[Extracted page text data]
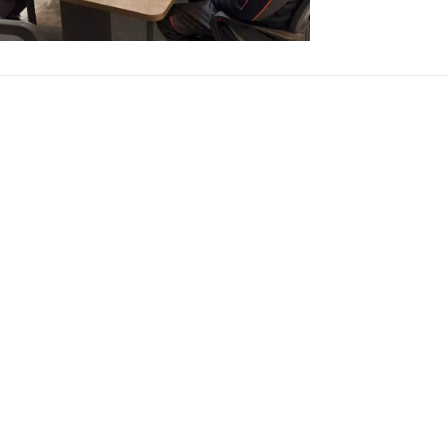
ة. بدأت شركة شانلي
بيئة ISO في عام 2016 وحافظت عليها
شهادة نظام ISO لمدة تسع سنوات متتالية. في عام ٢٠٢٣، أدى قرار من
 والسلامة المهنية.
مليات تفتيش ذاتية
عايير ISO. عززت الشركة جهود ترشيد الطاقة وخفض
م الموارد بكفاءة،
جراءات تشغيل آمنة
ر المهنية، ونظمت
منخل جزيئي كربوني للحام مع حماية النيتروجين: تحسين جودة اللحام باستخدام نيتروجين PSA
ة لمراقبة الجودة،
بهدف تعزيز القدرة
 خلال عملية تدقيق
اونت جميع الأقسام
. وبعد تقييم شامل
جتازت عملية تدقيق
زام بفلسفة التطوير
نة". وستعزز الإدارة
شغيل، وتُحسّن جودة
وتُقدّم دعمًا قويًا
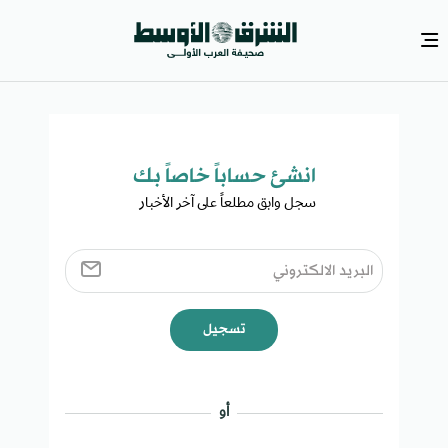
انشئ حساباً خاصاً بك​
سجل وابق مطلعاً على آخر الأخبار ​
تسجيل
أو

What needs to be done: The copy must start at the line containing "شهادة نظام ISO" and end at the last line of the data, matching each line exactly. It must hold no pictures.

Output for this exercise:
شهادة نظام ISO لمدة تسع سنوات متتالية. في عام ٢٠٢٣، أدى قرار من
 والسلامة المهنية.
مليات تفتيش ذاتية
عايير ISO. عززت الشركة جهود ترشيد الطاقة وخفض
م الموارد بكفاءة،
جراءات تشغيل آمنة
ر المهنية، ونظمت
منخل جزيئي كربوني للحام مع حماية النيتروجين: تحسين جودة اللحام باستخدام نيتروجين PSA
ة لمراقبة الجودة،
بهدف تعزيز القدرة
 خلال عملية تدقيق
اونت جميع الأقسام
. وبعد تقييم شامل
جتازت عملية تدقيق
زام بفلسفة التطوير
نة". وستعزز الإدارة
شغيل، وتُحسّن جودة
وتُقدّم دعمًا قويًا
انشئ حساباً خاصاً بك​
سجل وابق مطلعاً على آخر الأخبار ​
تسجيل
أو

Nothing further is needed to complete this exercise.